*Extracted text:*
════════════════

So what do they do? Build a kickass Feed Reader, make it better than all the competition, and get people switching! Makes a lot of sense now, huh?

Google Desktop:
A search index of all the content on your local hard drive. Awesome. Next step? Synchronize this data across your computers. Of course you want to search from your laptop. And maybe while you’re at the office. How do you do this synchronizing? Easy! You upload the entire index of your hard drive to Google’s servers! Now they have access to all that data! Brilliant!

Google Checkout & Google Finance:
You mean other than getting my credit card number and knowing what’s in my 401K? I don’t see too much benefit to Finance, but I do see a ton of great data coming through Google Checkout. In addition to the obvious cash cow it could (potentially) become for them, they are now getting hard data about who buys what, when, and for what price. Cool.

Orkut & Dodgeball:
Know my friends. Know where I am in the physical world at any given time. Could be useful.

Google Browser Sync:
Want to keep your bookmarks synchronized at work, home, and on the laptop? Make sure you have the same extensions installed in both places? Hell, why not keep all the same tabs open in both places! Guess how this is done? You guessed it – you send every open web page, every bookmark, every extension, right up to Google’s servers. Clever girl!

Google Calendar, Google Docs & Spreadsheets:
To tell you the truth, I see a ton of strategic value in all these products for Google, but I haven’t really gotten my head around any alternative data gathering motivations. I think it’s a brilliant business strategy, and you better believe they will make serious bank with these, especially with branded Apps for your Domain, but I don’t see any other snooping privacy issues other than the glaringly obvious ones.

Free Google WiFi:
Use free Google wifi in California? Of course all the traffic goes through their servers. They are your ISP! They know every site you visit.

Google Web Accelerator:
Not a very well known one – this is a little proxy & caching server to speed up your web surfing experience. The result? All your traffic flows through their servers.

Google Secure Access:
I think this product is no longer available, but for a while you could use Google as a secure proxy server when you were in a public wi-fi hotspot. That way no one could snoop on what you were doing. A pretty nice free service. But again, they are getting every bit of traffic data that you surf.

════════════════

*Exercise data:*
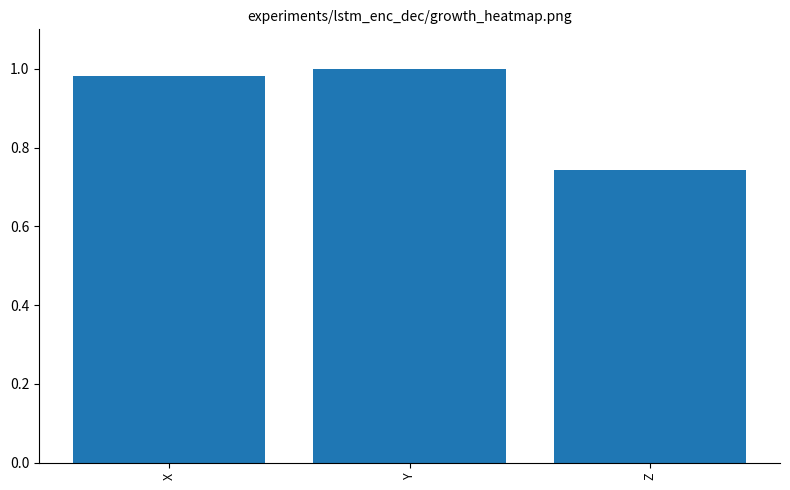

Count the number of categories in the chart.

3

════════════════

*Work instruction:* Repeat the text above about Google's products and the data they gather, word for word and in full.

*Your response:*
So what do they do? Build a kickass Feed Reader, make it better than all the competition, and get people switching! Makes a lot of sense now, huh?

Google Desktop:
A search index of all the content on your local hard drive. Awesome. Next step? Synchronize this data across your computers. Of course you want to search from your laptop. And maybe while you’re at the office. How do you do this synchronizing? Easy! You upload the entire index of your hard drive to Google’s servers! Now they have access to all that data! Brilliant!

Google Checkout & Google Finance:
You mean other than getting my credit card number and knowing what’s in my 401K? I don’t see too much benefit to Finance, but I do see a ton of great data coming through Google Checkout. In addition to the obvious cash cow it could (potentially) become for them, they are now getting hard data about who buys what, when, and for what price. Cool.

Orkut & Dodgeball:
Know my friends. Know where I am in the physical world at any given time. Could be useful.

Google Browser Sync:
Want to keep your bookmarks synchronized at work, home, and on the laptop? Make sure you have the same extensions installed in both places? Hell, why not keep all the same tabs open in both places! Guess how this is done? You guessed it – you send every open web page, every bookmark, every extension, right up to Google’s servers. Clever girl!

Google Calendar, Google Docs & Spreadsheets:
To tell you the truth, I see a ton of strategic value in all these products for Google, but I haven’t really gotten my head around any alternative data gathering motivations. I think it’s a brilliant business strategy, and you better believe they will make serious bank with these, especially with branded Apps for your Domain, but I don’t see any other snooping privacy issues other than the glaringly obvious ones.

Free Google WiFi:
Use free Google wifi in California? Of course all the traffic goes through their servers. They are your ISP! They know every site you visit.

Google Web Accelerator:
Not a very well known one – this is a little proxy & caching server to speed up your web surfing experience. The result? All your traffic flows through their servers.

Google Secure Access:
I think this product is no longer available, but for a while you could use Google as a secure proxy server when you were in a public wi-fi hotspot. That way no one could snoop on what you were doing. A pretty nice free service. But again, they are getting every bit of traffic data that you surf.